> _Records supplied_:
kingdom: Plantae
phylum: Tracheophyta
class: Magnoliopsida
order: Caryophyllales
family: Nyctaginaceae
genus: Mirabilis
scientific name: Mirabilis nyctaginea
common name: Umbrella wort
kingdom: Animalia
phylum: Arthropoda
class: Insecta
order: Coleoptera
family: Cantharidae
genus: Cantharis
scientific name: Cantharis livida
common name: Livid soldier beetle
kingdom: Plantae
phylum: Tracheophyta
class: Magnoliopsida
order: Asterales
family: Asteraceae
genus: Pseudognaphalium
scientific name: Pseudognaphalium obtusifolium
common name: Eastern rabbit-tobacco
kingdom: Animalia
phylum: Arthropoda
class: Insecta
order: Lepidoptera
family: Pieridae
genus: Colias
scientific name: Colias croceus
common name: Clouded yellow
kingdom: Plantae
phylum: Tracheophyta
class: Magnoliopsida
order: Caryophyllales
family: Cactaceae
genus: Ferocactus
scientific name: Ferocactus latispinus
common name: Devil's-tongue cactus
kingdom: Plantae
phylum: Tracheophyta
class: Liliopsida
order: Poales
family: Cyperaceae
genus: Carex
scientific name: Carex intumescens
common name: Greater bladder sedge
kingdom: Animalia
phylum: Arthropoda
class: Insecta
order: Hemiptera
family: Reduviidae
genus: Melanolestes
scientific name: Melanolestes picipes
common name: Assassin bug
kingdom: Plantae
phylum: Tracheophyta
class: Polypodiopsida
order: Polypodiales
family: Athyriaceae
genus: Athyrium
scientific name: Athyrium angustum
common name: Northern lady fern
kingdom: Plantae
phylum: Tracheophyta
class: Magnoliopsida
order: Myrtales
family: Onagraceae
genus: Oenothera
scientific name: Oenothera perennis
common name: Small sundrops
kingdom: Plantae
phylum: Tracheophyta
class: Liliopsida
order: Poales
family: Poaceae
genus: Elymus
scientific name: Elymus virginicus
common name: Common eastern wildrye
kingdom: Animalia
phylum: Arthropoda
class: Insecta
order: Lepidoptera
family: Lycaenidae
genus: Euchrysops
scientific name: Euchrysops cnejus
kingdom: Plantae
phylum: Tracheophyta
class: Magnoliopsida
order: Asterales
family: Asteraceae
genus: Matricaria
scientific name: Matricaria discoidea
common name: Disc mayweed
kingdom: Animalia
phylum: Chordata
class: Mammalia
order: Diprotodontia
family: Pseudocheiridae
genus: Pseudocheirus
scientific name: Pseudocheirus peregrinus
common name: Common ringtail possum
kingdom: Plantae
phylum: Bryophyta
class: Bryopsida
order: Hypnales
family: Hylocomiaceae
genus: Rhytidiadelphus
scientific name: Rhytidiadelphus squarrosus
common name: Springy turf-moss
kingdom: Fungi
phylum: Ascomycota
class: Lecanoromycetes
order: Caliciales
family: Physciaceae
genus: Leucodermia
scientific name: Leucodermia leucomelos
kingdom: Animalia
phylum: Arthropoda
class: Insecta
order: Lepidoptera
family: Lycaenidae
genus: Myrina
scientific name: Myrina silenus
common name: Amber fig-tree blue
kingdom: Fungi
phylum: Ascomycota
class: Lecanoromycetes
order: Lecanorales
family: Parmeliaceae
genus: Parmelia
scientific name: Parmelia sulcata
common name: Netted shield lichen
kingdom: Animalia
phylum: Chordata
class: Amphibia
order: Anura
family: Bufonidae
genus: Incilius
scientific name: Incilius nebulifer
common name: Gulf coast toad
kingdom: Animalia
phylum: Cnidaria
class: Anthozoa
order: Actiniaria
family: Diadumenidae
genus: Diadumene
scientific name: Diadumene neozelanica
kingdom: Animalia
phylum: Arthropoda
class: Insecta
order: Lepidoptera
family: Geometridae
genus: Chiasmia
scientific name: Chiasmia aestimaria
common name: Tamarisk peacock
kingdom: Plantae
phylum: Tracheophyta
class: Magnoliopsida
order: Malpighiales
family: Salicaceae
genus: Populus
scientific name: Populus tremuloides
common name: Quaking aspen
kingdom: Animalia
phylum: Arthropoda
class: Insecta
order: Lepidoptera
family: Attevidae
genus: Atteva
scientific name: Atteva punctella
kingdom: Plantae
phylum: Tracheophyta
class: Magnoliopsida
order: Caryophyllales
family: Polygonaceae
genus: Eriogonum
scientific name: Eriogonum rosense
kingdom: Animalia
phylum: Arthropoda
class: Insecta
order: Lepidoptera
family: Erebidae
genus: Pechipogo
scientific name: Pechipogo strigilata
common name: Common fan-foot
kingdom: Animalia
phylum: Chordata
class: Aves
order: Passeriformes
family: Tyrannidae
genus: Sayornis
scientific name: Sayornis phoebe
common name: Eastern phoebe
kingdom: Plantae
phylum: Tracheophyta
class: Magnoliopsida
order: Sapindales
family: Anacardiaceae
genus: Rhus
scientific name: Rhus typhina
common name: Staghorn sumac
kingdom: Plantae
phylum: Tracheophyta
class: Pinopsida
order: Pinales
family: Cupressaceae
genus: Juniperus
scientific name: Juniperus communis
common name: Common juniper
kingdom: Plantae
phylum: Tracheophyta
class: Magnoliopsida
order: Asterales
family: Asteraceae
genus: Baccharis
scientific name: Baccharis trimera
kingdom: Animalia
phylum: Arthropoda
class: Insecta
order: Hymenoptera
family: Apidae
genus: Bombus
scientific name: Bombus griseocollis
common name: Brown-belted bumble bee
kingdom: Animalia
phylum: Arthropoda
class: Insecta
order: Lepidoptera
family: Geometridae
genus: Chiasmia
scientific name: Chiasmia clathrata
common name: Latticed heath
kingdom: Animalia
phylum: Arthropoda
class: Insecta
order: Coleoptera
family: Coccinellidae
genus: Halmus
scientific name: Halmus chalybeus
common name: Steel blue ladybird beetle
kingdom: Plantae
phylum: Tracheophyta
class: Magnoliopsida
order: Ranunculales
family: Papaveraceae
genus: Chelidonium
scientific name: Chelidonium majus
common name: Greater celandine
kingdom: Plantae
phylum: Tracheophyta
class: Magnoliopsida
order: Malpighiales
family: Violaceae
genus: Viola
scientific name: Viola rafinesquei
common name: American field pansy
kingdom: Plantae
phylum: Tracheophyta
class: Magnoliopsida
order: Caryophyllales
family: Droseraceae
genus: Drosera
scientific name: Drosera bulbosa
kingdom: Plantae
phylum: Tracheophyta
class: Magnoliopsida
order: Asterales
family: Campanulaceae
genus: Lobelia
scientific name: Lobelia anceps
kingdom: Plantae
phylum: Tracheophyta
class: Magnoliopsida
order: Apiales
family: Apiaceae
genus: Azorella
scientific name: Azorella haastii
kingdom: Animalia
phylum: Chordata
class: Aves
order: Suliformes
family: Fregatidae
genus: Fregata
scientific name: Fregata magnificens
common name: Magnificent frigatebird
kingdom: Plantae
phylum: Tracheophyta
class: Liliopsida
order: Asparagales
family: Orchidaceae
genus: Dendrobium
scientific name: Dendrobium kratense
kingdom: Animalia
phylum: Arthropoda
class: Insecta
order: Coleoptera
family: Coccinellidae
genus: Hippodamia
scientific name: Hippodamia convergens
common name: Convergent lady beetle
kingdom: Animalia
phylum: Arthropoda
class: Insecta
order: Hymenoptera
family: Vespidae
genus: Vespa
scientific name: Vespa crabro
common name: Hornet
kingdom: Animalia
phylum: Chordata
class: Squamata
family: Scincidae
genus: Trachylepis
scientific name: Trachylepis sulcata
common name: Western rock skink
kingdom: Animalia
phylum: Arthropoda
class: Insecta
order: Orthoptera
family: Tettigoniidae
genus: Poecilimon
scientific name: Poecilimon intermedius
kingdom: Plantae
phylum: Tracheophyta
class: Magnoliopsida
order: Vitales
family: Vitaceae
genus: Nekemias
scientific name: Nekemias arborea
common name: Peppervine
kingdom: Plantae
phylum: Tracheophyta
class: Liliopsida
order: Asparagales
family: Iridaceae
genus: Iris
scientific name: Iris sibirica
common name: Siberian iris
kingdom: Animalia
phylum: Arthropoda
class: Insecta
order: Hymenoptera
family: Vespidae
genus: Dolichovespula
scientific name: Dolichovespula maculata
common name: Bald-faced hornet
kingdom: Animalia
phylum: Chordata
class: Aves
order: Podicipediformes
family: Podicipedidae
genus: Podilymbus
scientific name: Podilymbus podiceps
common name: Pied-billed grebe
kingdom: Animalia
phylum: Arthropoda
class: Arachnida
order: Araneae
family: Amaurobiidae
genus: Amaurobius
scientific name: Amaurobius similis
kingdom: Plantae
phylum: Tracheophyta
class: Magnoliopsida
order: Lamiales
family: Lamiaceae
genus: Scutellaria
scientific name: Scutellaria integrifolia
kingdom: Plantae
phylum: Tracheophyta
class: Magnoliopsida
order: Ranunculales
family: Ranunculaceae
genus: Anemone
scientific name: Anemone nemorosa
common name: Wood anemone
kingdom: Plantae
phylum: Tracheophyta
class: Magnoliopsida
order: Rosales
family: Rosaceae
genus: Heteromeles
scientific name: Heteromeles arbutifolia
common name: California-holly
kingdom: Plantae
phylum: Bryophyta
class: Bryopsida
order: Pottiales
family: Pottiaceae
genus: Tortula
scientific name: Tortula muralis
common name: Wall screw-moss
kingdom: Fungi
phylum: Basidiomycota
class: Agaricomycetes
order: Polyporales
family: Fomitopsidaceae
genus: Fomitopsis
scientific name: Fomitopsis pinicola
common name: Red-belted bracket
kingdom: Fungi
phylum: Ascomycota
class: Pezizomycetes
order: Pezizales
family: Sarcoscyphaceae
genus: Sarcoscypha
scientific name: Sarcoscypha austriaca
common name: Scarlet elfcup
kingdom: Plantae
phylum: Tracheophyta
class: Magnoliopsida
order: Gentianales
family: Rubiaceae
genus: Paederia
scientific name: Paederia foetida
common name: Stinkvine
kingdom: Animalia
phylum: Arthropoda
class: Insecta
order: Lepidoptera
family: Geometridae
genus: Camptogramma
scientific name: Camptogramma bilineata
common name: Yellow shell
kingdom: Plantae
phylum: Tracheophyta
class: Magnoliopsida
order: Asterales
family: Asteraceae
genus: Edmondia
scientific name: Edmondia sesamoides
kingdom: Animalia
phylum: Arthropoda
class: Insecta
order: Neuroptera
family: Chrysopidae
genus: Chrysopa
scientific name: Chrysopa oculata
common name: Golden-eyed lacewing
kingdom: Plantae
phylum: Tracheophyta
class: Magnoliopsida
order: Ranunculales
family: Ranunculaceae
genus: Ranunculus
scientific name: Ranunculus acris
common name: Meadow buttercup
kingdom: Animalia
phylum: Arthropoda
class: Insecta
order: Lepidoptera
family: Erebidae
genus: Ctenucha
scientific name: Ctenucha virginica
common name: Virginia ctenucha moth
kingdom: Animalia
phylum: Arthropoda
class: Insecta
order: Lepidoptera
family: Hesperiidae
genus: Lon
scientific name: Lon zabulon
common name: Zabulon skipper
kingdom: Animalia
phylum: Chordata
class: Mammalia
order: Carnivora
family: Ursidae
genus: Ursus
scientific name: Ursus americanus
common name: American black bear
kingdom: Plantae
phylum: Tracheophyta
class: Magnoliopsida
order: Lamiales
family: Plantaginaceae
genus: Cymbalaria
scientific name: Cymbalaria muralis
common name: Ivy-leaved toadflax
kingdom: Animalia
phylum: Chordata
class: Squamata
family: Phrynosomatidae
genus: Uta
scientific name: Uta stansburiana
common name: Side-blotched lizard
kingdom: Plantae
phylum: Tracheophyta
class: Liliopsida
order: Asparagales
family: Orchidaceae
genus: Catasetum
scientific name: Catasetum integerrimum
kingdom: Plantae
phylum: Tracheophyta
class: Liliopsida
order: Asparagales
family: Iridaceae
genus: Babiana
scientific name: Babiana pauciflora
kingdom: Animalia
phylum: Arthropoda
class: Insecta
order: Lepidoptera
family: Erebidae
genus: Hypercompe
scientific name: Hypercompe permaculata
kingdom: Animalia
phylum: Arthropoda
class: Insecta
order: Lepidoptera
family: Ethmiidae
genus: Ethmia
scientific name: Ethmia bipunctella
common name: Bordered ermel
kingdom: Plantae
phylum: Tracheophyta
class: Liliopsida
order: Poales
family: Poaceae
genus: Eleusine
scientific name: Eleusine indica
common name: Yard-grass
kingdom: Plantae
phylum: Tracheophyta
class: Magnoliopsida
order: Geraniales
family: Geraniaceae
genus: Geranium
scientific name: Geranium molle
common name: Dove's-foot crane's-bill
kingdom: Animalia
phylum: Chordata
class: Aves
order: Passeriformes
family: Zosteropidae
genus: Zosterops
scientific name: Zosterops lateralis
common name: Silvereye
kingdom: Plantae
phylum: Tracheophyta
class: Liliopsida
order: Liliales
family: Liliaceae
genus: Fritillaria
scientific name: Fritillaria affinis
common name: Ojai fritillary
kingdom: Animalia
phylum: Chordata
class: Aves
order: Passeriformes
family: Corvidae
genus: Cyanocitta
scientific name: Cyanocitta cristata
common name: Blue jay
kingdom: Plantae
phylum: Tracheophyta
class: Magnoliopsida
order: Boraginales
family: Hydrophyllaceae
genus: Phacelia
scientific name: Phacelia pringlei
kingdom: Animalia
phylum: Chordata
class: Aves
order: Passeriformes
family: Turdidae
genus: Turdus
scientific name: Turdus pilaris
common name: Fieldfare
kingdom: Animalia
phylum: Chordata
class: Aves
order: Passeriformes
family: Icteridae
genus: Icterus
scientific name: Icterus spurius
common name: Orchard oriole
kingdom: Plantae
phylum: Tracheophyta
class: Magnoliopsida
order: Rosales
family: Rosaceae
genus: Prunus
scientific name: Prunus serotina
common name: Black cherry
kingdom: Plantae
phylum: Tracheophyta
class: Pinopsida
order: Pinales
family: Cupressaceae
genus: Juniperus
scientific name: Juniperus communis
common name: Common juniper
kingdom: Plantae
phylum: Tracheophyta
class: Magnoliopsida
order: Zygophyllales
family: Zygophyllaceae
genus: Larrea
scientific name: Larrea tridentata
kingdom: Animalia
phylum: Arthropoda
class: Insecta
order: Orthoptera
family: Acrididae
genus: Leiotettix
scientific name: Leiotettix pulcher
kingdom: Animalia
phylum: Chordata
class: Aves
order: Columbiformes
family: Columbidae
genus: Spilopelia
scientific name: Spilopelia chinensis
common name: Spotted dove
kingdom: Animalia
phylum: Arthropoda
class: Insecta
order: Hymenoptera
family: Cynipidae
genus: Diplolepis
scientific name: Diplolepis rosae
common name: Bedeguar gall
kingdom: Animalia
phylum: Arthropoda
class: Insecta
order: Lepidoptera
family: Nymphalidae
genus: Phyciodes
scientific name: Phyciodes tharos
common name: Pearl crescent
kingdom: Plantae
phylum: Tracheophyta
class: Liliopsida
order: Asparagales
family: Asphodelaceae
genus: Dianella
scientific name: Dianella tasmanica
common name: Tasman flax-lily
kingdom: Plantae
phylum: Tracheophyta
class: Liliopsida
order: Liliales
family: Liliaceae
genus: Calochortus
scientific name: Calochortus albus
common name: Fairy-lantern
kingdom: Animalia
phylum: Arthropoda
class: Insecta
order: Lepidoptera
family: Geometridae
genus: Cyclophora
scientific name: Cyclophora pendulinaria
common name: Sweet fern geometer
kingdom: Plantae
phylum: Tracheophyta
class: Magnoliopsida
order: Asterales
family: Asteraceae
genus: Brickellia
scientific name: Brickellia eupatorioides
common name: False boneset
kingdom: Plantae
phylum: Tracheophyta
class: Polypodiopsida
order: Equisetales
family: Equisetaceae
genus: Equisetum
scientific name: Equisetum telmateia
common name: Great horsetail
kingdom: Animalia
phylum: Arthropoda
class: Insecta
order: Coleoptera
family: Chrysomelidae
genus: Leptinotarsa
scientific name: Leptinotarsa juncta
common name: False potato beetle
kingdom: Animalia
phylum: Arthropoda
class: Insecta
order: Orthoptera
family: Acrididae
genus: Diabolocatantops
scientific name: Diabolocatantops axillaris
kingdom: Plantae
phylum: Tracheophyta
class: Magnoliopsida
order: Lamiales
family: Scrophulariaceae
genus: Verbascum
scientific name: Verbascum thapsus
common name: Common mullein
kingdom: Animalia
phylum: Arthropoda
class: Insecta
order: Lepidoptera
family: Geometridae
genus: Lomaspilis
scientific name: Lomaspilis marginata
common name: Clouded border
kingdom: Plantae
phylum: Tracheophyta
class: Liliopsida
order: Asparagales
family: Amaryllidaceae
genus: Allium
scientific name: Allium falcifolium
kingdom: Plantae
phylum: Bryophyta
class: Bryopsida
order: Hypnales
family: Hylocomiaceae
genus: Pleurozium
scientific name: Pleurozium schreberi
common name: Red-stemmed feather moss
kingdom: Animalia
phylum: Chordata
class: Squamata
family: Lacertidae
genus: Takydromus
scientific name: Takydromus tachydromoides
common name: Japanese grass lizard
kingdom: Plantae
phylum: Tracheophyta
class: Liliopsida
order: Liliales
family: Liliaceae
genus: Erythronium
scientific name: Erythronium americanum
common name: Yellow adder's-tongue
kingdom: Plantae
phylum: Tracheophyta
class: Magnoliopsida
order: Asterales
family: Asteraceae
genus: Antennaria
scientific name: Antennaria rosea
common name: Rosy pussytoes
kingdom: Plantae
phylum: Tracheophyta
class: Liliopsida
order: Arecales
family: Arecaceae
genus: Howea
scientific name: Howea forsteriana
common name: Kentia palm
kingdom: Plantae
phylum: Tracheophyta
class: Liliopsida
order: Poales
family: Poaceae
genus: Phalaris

> _The exercise_: Write out the records above word for word, from the first line through the line containing "genus: Colias", including that line.

> _The reply_:
kingdom: Plantae
phylum: Tracheophyta
class: Magnoliopsida
order: Caryophyllales
family: Nyctaginaceae
genus: Mirabilis
scientific name: Mirabilis nyctaginea
common name: Umbrella wort
kingdom: Animalia
phylum: Arthropoda
class: Insecta
order: Coleoptera
family: Cantharidae
genus: Cantharis
scientific name: Cantharis livida
common name: Livid soldier beetle
kingdom: Plantae
phylum: Tracheophyta
class: Magnoliopsida
order: Asterales
family: Asteraceae
genus: Pseudognaphalium
scientific name: Pseudognaphalium obtusifolium
common name: Eastern rabbit-tobacco
kingdom: Animalia
phylum: Arthropoda
class: Insecta
order: Lepidoptera
family: Pieridae
genus: Colias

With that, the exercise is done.